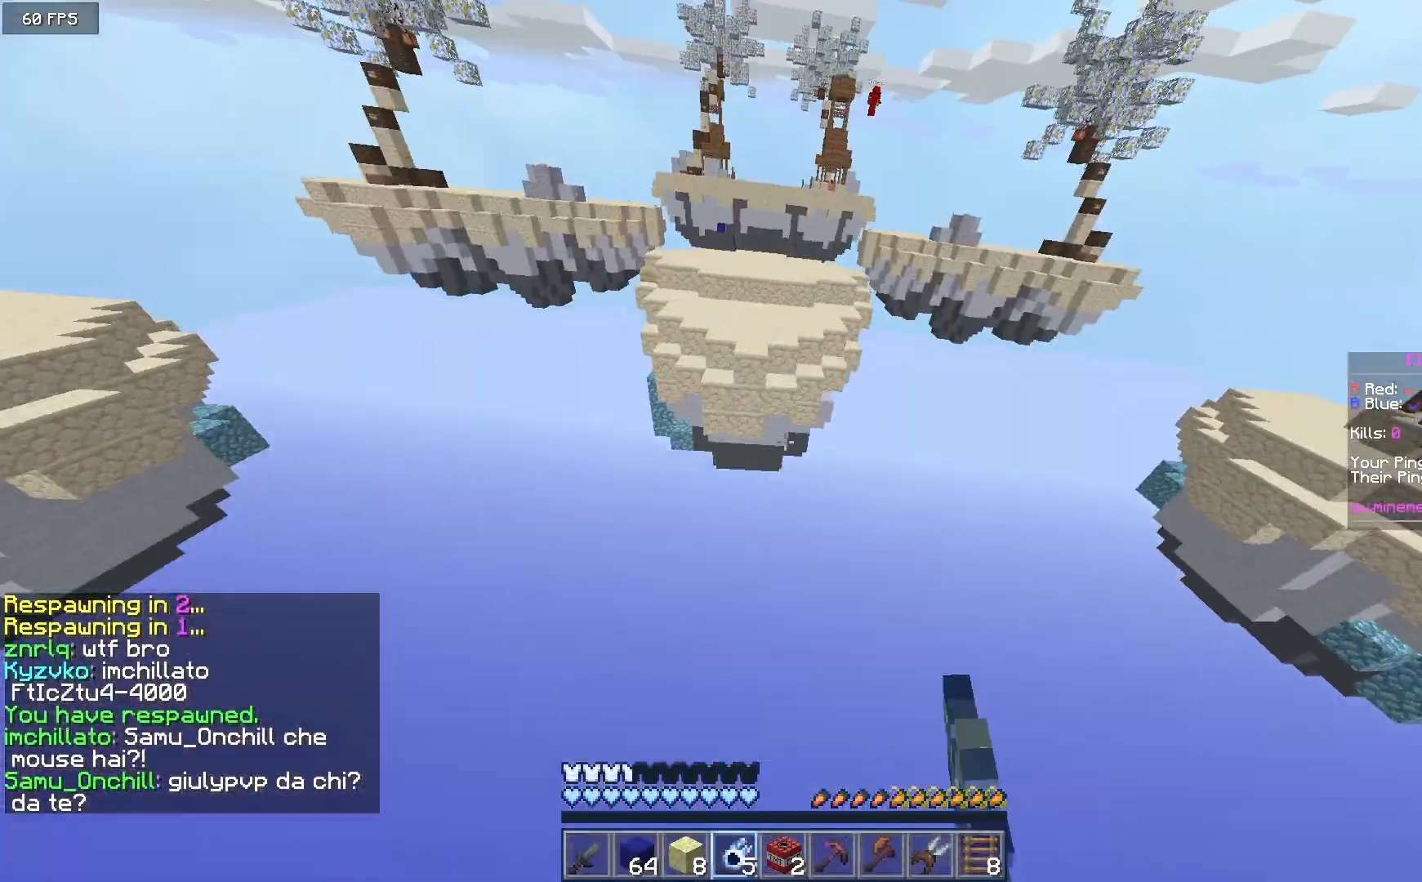
{"keys": ["w"], "mouse": [], "events": []}
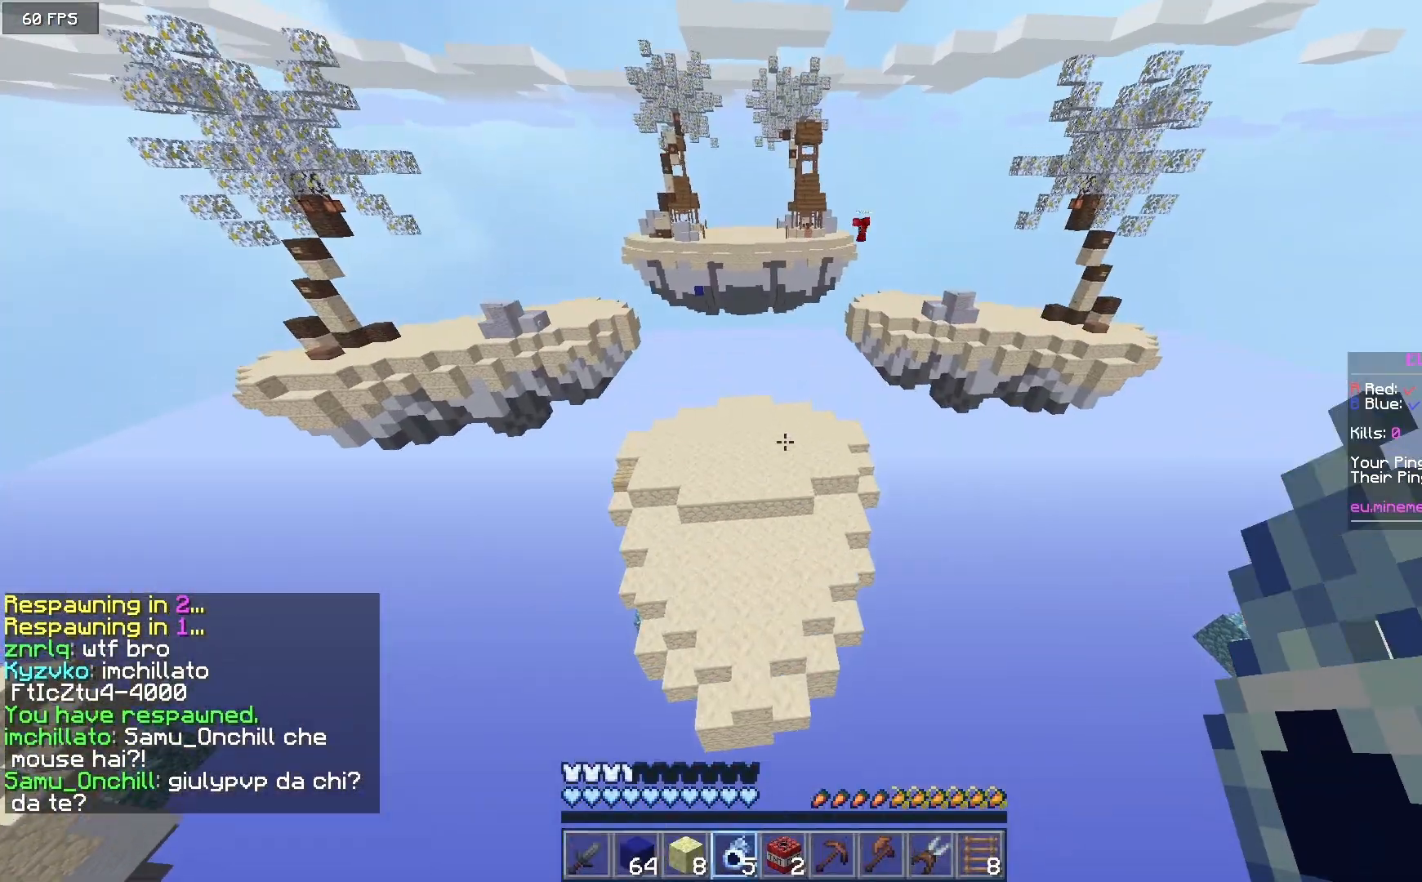
{"keys": ["a", "w"], "mouse": [], "events": [[300, "a", "down"]]}
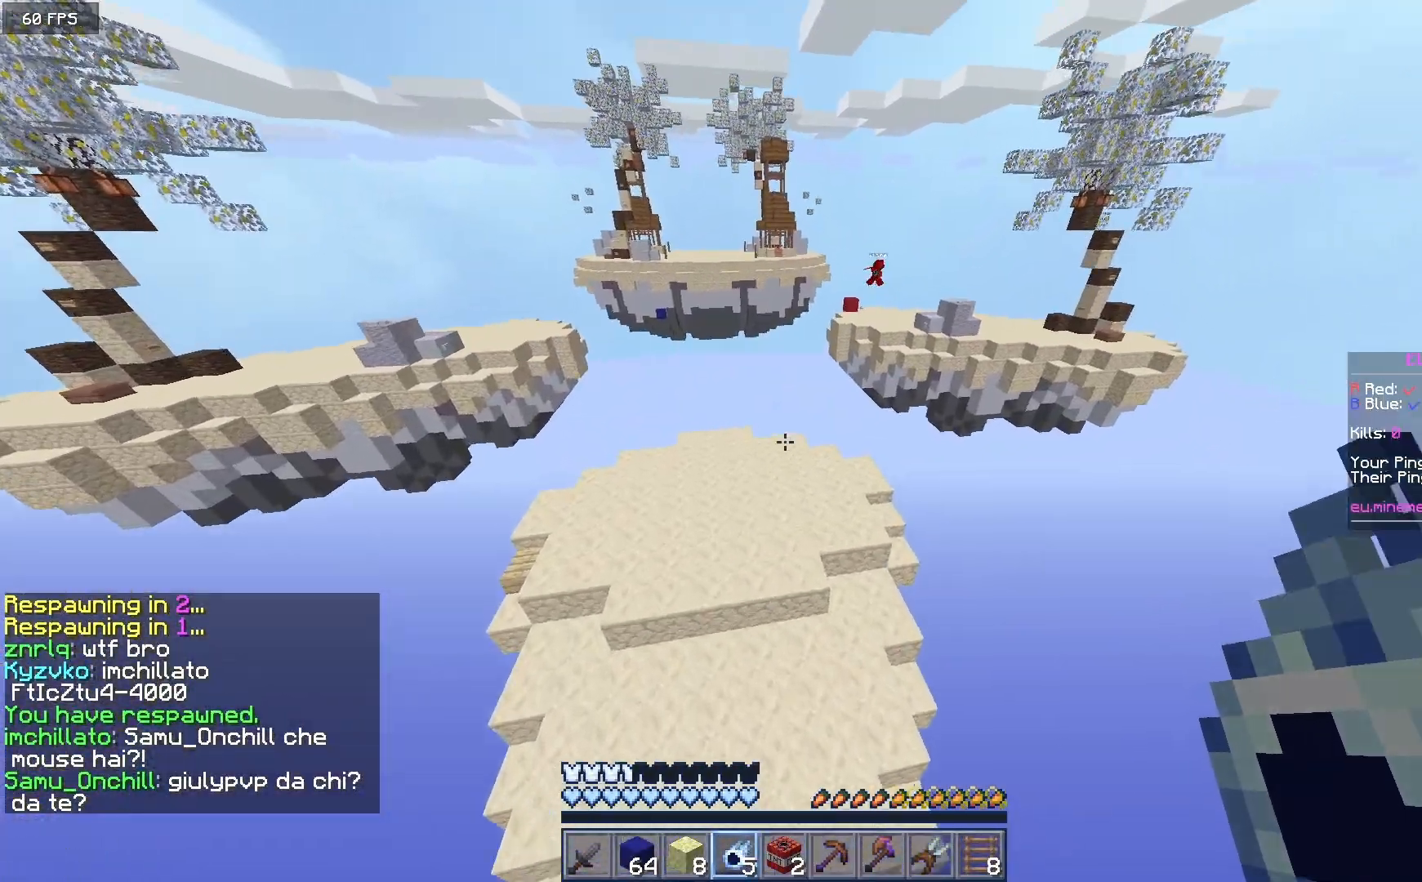
{"keys": ["a", "w"], "mouse": [], "events": [[33, "a", "up"], [317, "a", "down"]]}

******

- **DESCRIPTION OF THE TASK**:
The answer must be the whole listing, word for word, with no pictures in it. Please write it out.

- **REPLY**:
{"keys": ["w"], "mouse": [], "events": []}
{"keys": ["a", "w"], "mouse": [], "events": [[300, "a", "down"]]}
{"keys": ["a", "w"], "mouse": [], "events": [[33, "a", "up"], [317, "a", "down"]]}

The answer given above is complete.